Please give, word for word, the line containing "right ear: (876, 626)" and every line that comes after it in the data below.

STUDY MATERIAL section start

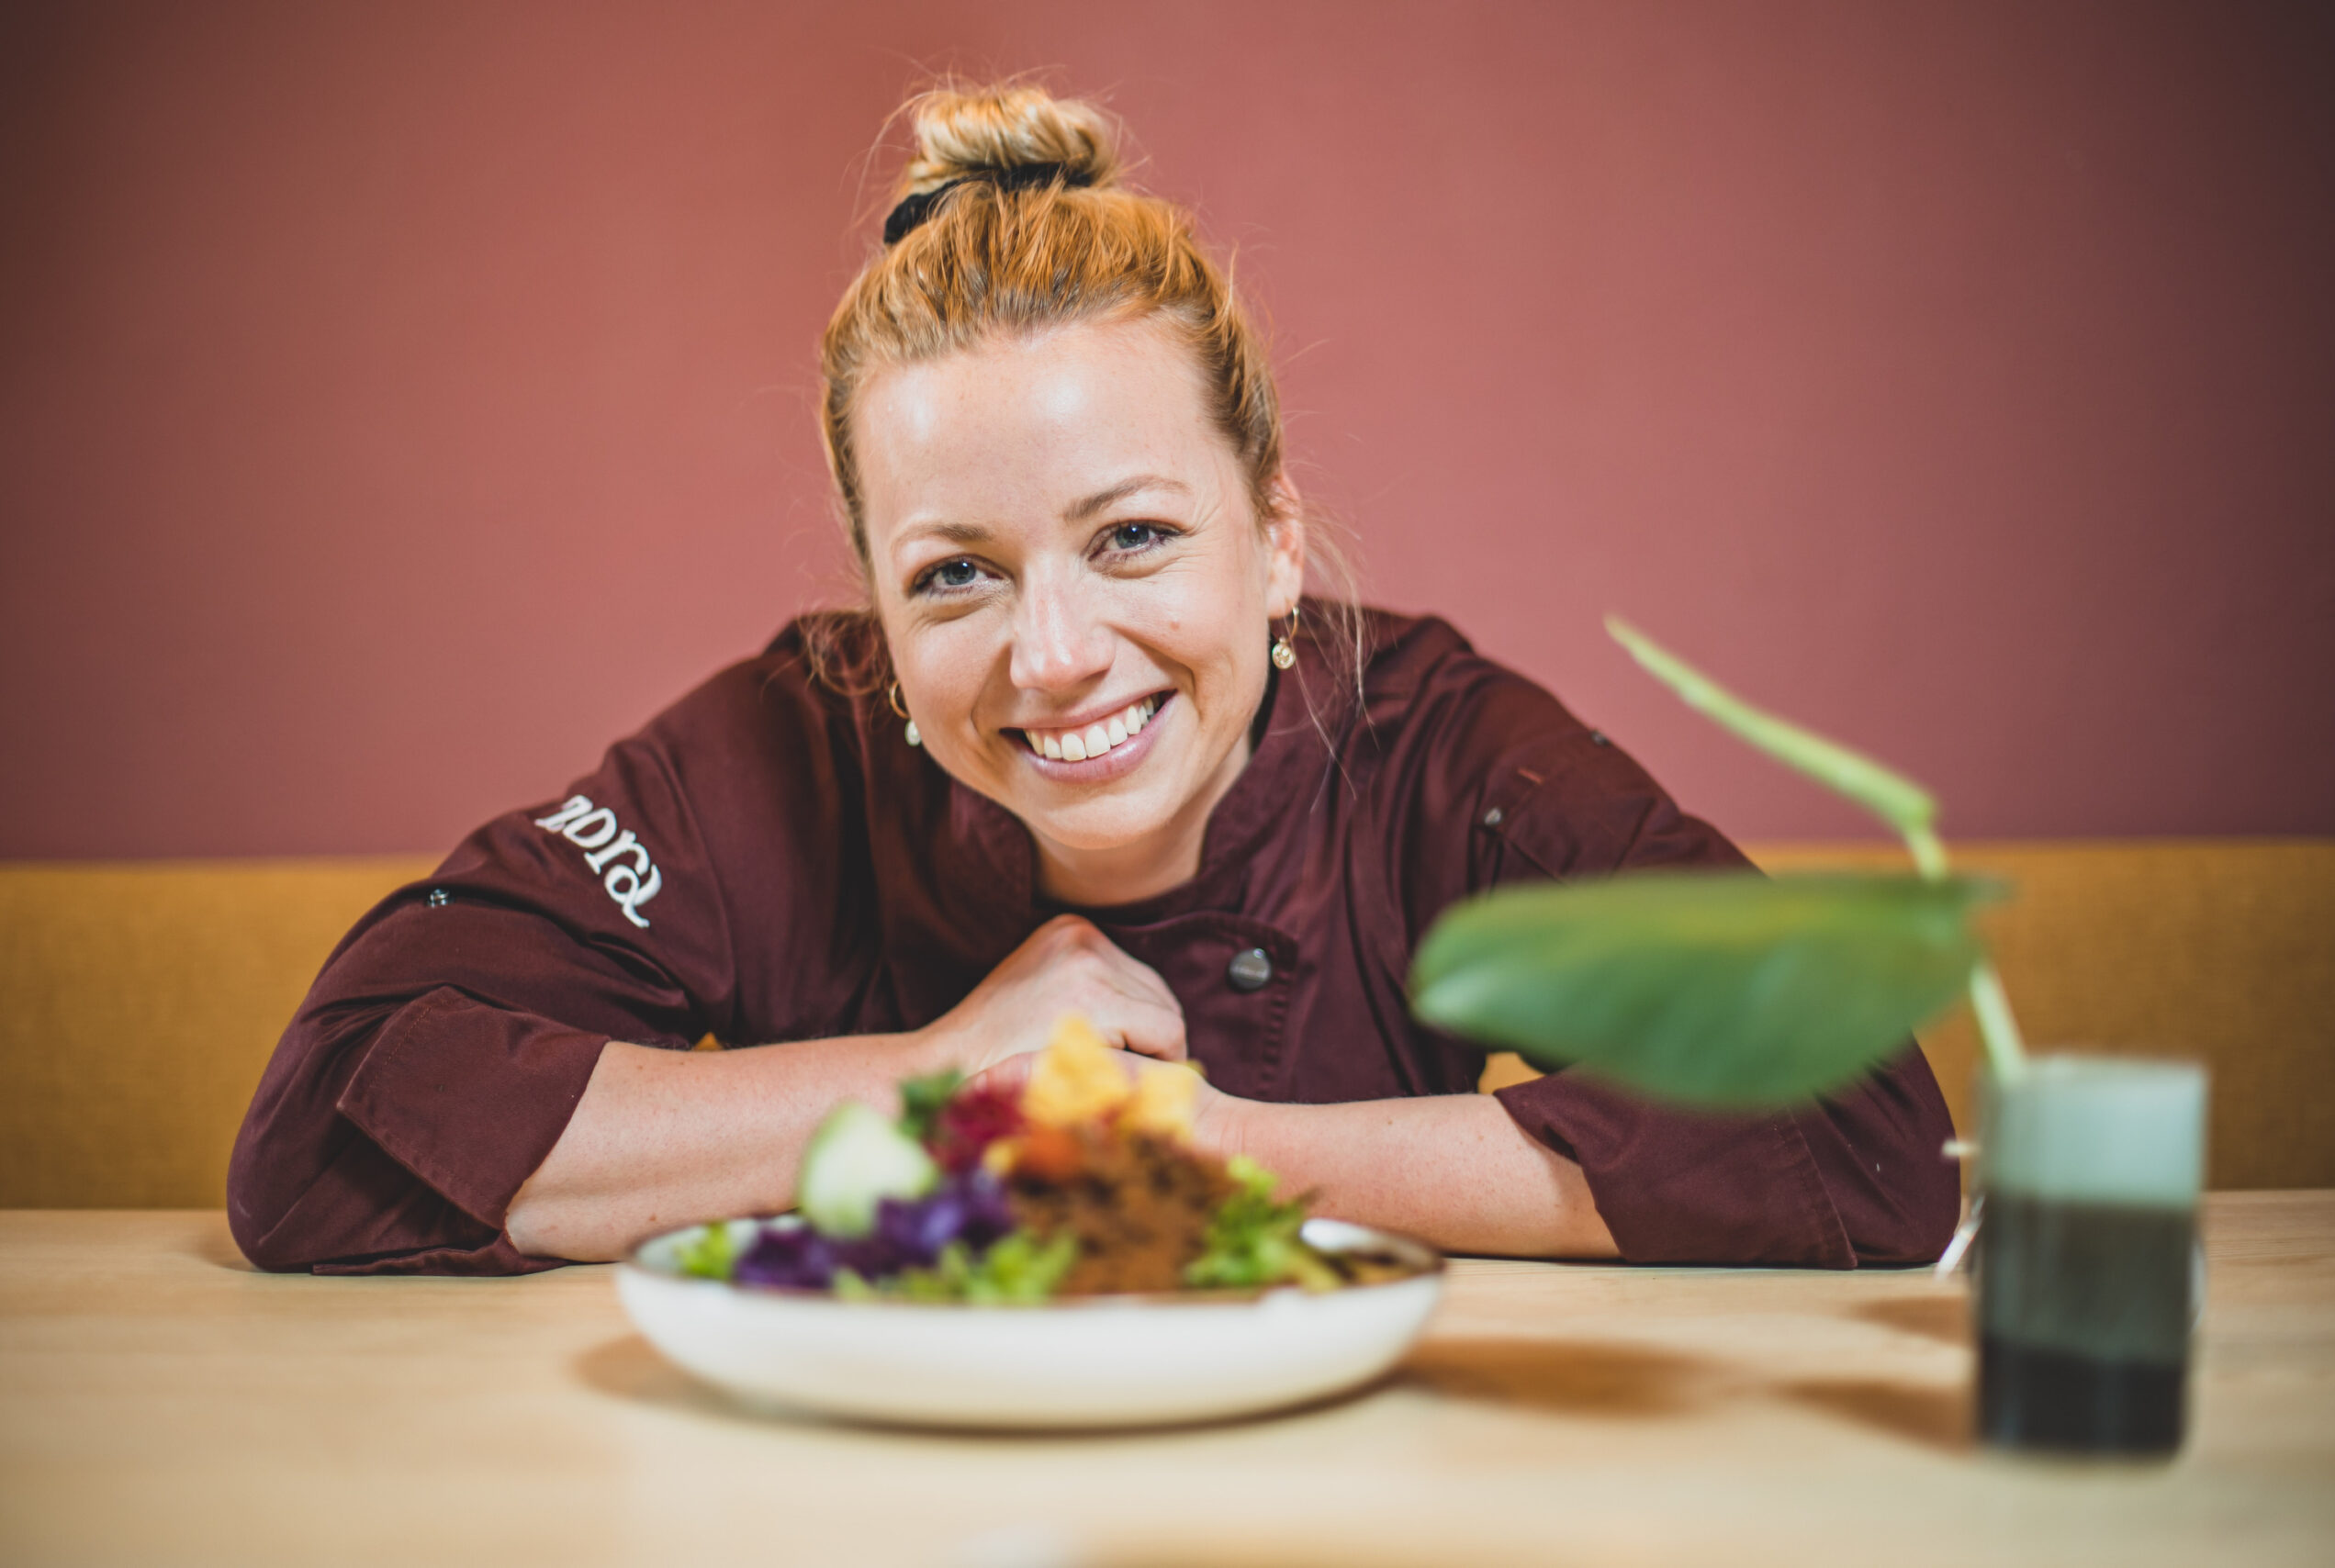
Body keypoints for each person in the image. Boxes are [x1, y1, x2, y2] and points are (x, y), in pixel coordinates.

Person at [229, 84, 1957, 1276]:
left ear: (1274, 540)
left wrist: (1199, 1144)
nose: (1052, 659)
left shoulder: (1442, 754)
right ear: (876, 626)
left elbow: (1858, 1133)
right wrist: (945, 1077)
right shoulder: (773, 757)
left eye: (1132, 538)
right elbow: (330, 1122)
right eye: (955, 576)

STUDY MATERIAL section end

# EXERCISE ANSWER
right ear: (876, 626)
left elbow: (1858, 1133)
right wrist: (945, 1077)
right shoulder: (773, 757)
left eye: (1132, 538)
right elbow: (330, 1122)
right eye: (955, 576)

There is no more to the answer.